What to Read This Week
1. Oklahoma Governor Calls For Sheriff’s Resignation
“I’ve got an excavator.”
That’s what McCurtain County Sheriff Kevin Clardy is accused of saying in a conversation on the topic of killing a local reporter, Chris Willingham, who had recently filed a defamation complaint against the sheriff’s department.
The McCurtain Gazette News first reported the bombshell story, which involves a discussion between the sheriff, a sheriff’s department investigator, a county commissioner, and a county jail administrator who were caught on tape [audio file] following a meeting of the McCurtain County Commission.
Here’s how the conversation transpired:
Alicia Manning, a sheriff’s department investigator, is accused of suggesting that she was worried that she couldn’t control herself if she ran into Willingham, the reporter who filed the defamation complaint.
Next, the county commissioner, Mark Jennings, allegedly said that his elderly father’s way of dealing with the issue would be to “go down there and just kill him.”
That led Mr. Jennings, the commissioner, to allegedly offer: “I know where two big, deep holes are here if you ever need them.”
That’s when the Sheriff is accused of making the excavator comment.
The Oklahoman also describes how the conversation turned to a “lamenting that modern justice no longer includes hanging black people.” We’ll spare you the full back and forth, but here’s the alleged line in the conversation that really captures the tone:
Commissioner: “I’m gonna tell you something. If it was back in the day, when [former Sheriff] Alan Marston would take a damn black guy and whoop their ass and throw him in the cell? I’d run for fucking sheriff.”
Sheriff: “Yeah. Well, It’s not like that anymore.”
Commissioner: “I know. Take them down to Mud Creek and hang them up with a damn rope. But you can’t do that anymore. They got more rights than we got.”
Oklahoma Governor Kevin Stitt released a statement calling for the sheriff’s resignation:
“There is simply no place for such hateful rhetoric in the state of Oklahoma, especially by those that serve to represent the community through their respective office. I will not stand idly by while this takes place … In light of these events, I am calling for the immediate resignation of McCurtain County Sheriff Kevin Clardy…”
2. “An indefensible level of incompetence…”
Helen Ubiñas, a columnist for the Philadelphia Inquirer, wrote this week about a single case that captures some of the why behind the Philadelphia Police Department’s failure to solve 53% of the city’s murders:
“I thought I'd heard it all from families of homicide victims frustrated with the Police Department's sometimes indifferent responses to their loved ones’ deaths. And then I got a call from Monique Irvis, who shared some of the unfortunately commonplace grievances of being disrespected and ghosted by homicide detectives—but with one stunning difference. Her son's case file—which contained interviews, leads on suspects, and anything else that might help police solve the case—had apparently gone missing
...
From the start of the investigation into her son's murder, Irvis has pushed for answers and accountability.

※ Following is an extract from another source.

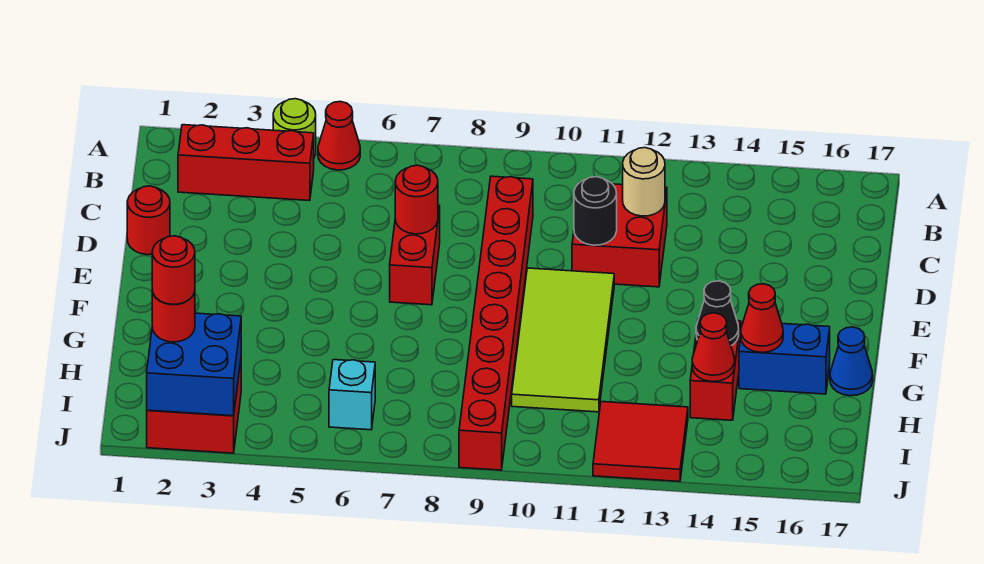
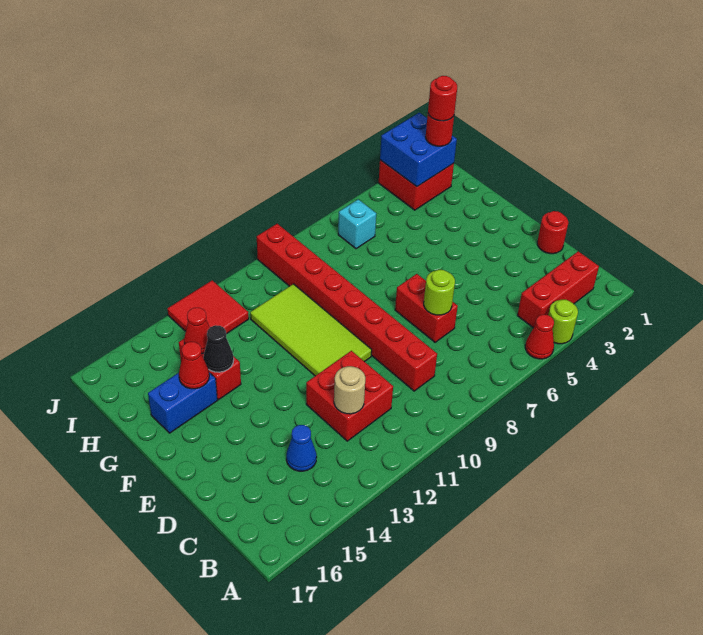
red round brick D7 level 2 -> lime round brick D7 level 2
black round brick D11 level 2 -> none
blue cone G17 level 1 -> blue cone C14 level 1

She demanded a new detective when she felt the first one assigned to the case was brushing off leads she thought could help solve her son’s murder. The next detective was better, she said, but then he retired. A few more followed after that, but 16 years later, the case remained unsolved …”
And now the police appear to have lost the case file—a fact that a friend of the victim’s mother described as, “like watching her lose her son twice.”
3. Even Worse Than Philly: The Baltimore Police Department Solves Fewer Than One-In-Four Murders.
If you pick up a gun, pull the trigger, and take a life in Baltimore, you are far more likely to get away with it than to be identified and arrested.
According to records obtained by Protect and Serve, the Baltimore Police Department cleared just 24.9% of homicides over a period of two years—from 1/1/2021 through 4/17/2023.
And the BPD’s solve rate for non-fatal shootings is even lower if such a thing could be imagined, sitting at just 17% over the same time period. Experts say that a police department’s inability to solve serious crimes like murder fosters a lack of accountability in the culture, which in turn fosters gun violence.
Nowhere is a better example of that phenomenon than Baltimore, a city plagued by gun violence, including a quadruple-shooting that just occurred this morning on a public street at 11:45 A.M. on a Monday. As one local resident told CBS news, the ultimate result is that Baltimore “used to be Charm City, [but] this is Harm City now.”
For whatever it’s worth—and in 83% of non-fatal shootings it’s not much—BPD Commissioner Michael Harrison told the Baltimore Sun that “detectives are looking for evidence, cameras and witnesses. Detectives are trying to determine what led to the gunfire and whether any security camera video can help in the investigation.”